Шрифт:
В стороне от него сновали никем не званные, но уверенные люди, представляя вездесущее телевидение.
– Шмулик, ты готов? – громко спросил кто-то, очевидно, режиссер.
– Готов! – крикнул оператор. – Дайте больше света! – и бесцеремонно обратился к раввину. – А вы повернитесь немного влево!
Тот, сосредоточенный на своих мыслях, не обратил на него внимания и продолжал:
– Этим словом, обозначающим народную власть, вы лишаете сейчас домашнего крова сотни пассажиров, которые и есть народ.
Тут вспыхнул яркий луч прожектора, и на противоположной стене, как в театре теней, открылся истинный смысл происходящего: клин бороды Натана остро колол взъерошенные головы его противников.
– Повторяю: если стачечный комитет не может сделать исключение из правил, мы с начальником аэропорта возьмем это на себя.
Общее негодование было ему ответом.
– Дай им, Натан, дай им, сукиным детям! – крикнул Шмулик.
Подождав минуту, Бар Селла кивнул стоящему рядом чиновнику, тот сказал что-то по мобильному телефону, и в зал ворвался отряд полицейских. Бегом спустившись вниз, они подкатили к самолету трап, и масса обрадованных людей вскоре была уже у открытых ворот.
– Господин замминистра, – обратился к раву бойкий ведущий, – мы в прямом эфире.
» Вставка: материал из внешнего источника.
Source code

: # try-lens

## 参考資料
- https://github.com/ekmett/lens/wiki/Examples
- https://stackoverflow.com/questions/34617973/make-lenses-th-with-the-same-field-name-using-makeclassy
Этот поступок поставил под угрозу вашу не по возрасту быструю и многообещающую карьеру. Вас теперь попытаются растоптать, что делали с каждым, кто посягал на устоявшиеся догмы. Какими методами вы будете бороться за свое будущее?
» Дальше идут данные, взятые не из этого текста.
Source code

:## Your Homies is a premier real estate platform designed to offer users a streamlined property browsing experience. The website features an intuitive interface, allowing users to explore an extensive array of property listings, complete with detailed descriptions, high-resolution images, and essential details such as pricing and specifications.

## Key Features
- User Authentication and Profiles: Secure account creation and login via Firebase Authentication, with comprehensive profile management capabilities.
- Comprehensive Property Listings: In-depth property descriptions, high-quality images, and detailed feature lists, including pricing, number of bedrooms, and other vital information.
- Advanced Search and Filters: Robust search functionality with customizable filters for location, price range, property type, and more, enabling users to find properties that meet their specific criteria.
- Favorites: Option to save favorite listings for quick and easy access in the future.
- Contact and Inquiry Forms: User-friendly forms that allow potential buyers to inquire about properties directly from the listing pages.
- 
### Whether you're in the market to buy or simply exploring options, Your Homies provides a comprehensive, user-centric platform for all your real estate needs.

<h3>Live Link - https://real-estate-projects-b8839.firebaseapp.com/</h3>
Бар Селла отодвинул от себя назойливого репортера, сдержанно и вместе с тем решительно – так он, в сущности, ответил на его вопрос.
Мимо него бежали потные неопрятные женщины с плачущими детьми, чье число, похоже, удвоилось за время полета, и жирные мужчины, громко выражавшие свое ликование, тем более искреннее, что никто не проверял их разбухшие чемоданы. Все они благодарно, но не без опаски, кивали своему спасителю, а для Натана это была одна из немногих минут в жизни, когда он чувствовал себя счастливым. Он любил их, но сурово, требовательно, ничего не прощая – этому он учился у своего Бога. Мало кто принимал такую любовь – уж конечно, не его братья по вере, те, кого он чаще, чем других, упрекал в ханжестве и эгоизме, не матерые чиновники, брезгливо гонимые им с насиженных мест за взятки, и даже не женщина, ради которой он готов был пожертвовать своим саном и положением в обществе…
Юдит стояла перед отцом Андрея, настроенного если не враждебно, то достаточно холодно к будущей невестке, опутавшей сына, по мнению Дарьи, восточной хитростью. Тут Рюмин понял все. Она была совсем юной, девически непосредственной, хотя глубоко в себе несла и иное, тайное, отчего ее смуглость казалась тенью какого-то страдания, а узкие скулы словно гнулись под бременем тяжелых черных кристаллов глаз.
И Дмитрий Павлович вдруг обезоружено улыбнулся, заставив ее быстро прикрыть веки, чтобы не выдать слез…
Жене невестка не понравилась – ни странным лицом, ни стройным своим телом, подчеркивающим расплывшиеся дарьины формы. Однако ей захотелось сказать что-то положительное:
– Знаешь, она не похожа на еврейку, – и обиженно добавила, обнаружив в Юдит то, что для нее самой было пределом желаний:
– В ней чувствуется порода.
– Да, – согласился Дмитрий Павлович, поддерживая стремя ее любимого конька, которого она оседлала. – Вероятно, девочку нашли в лукошке по традиции, начавшейся с Моисея. В таком случае Коэны заслуживают всяческого уважения, потому что воспитали чужую девочку, как родную.
Он в высшей степени любезно пожал руки мнимым родителям Юдит, не разделявшим, впрочем, радости новоявленного родственника.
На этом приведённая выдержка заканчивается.